Desember 2017, Menteri Hukum dan HAM Yasonna Laoly mengesahkan Peraturan Menteri Hukum dan HAM Nomor 32 Tahun 2017 tentang Tata Cara Penyelesaian Sengketa Peraturan Perundang-Undangan Melalui Jalur Nonlitigasi. Permenkumham tersebut memberi kewenangan Direktorat Jenderal Perundang-Undangan Kementerian Hukum dan HAM untuk memeriksa peraturan perundang-undangan yang tidak harmonis, saling bertentangan dan merugikan masyarakat. Dengan dasar, Permenkumham tersebut LBH Jakarta mengajukan permohonan sengketa non-litigasi tidak diterbitkan Permenkeu tentang tata cara pembayaran ganti rugi korban salah tangkap.

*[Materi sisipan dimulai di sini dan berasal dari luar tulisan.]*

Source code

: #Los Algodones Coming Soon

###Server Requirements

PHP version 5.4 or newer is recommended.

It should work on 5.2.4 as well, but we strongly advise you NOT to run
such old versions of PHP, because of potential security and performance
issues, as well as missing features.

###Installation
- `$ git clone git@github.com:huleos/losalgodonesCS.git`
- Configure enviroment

Pengacara Publik LBH Jakarta, Ayu Eza Tiara yang merupakan kuasa hukum Andro dan Nurdin menyatakan ia berharap kepada Menteri Hukum dan HAM untuk memberikan rekomendasi kepada Presiden agar Menkeu segera menuntaskan persoalan pembayaran ganti rugi kepada Andro dan Nurdin dengan segera membuat Permenkeu tersebut karena sudah berlarut-larut. “Peraturan Pemerintah No 92 Tahun 2015 mengatur ganti rugi harus dibayarkan kepada korban salah tangkap 14 hari sejak putusan praperadilan dimenangkan. Pada kasus klien kami, Andro dan Nurdin hingga saat ini sudah 2 tahun, uang senilai 72 juta yang menjadi hak korban tersebut masih belum dibayarkan” terangnya di Gedung Direktorat Jenderal Peraturan Perundang-Undangan Kemenkumham, Jakarta (6/8).
Ayu juga menyatakan bahwa alasan Menkeu belum ada peraturan itu tidak masuk akal karena PP 92 Tahun 2015 memberikan batas waktu pembuatan aturan turunannya. “PP 92 Tahun 2015 disahkan bulan Desember mengamanatkan Menkeu untuk membuat Permenkeu tersebut paling lambat 6 bulan. Harusnya bulan Juni 2016 sudah ada Permenkeunya. Sekarang kami mengajukan sengketa ini sebagai upaya terakhir agar Menkeu memenuhi kewajibannya” tandasnya.
Arif Maulana, Kepala Bidang Fair Trial LBH Jakarta menerangkan ganti kerugian kepada korban salah tangkap harus segera dibayarkan. Ia beralasan ganti rugi tersebut adalah hak asasi korban sebagai bentuk perlindungan dari negara. “Pasal 14 Ayat 6 Konvenan Hak-Hak Sipil dan Politik menjamin bahwa apabila seseorang telah dijatuhi hukuman dengan keputusan hukum yang telah mempunyai kekuatan hukum yang tetap, dan apabila kemudian ternyata diputuskan sebaliknya atau diampuni berdasarkan suatu fakta baru, atau fakta yang baru saja ditemukan menunjukkan secara meyakinkan bahwa telah terjadi kesalahan dalam penegakan keadilan. Maka orang yang telah menderita hukuman sebagai akibat dari keputusan tersebut harus diberi ganti rugi menurut hukum” terangnya.
Andro dan Nurdin adalah pengamen yang menjadi korban salah tangkap pada tahun 2013, mereka dituduh membunuh pengamen lain di kolong jembatan Cipulir. Pengamen malang ini kemudian disiksa dengan disetrum dan dipukuli oleh polisi dari Polda Metro Jaya hingga mengakui perbuatan yang tidak pernah dilakukannya. Terbukti tidak bersalah di pengadilan, Andro dan Nurdin kemudian dan menuntut ganti rugi atas salah tangkap yang menimpanya. Menkeu (negara) dihukum membayar 72 juta di tahun 2016, hingga sekarang ganti rugi tersebut belum dibayarkan.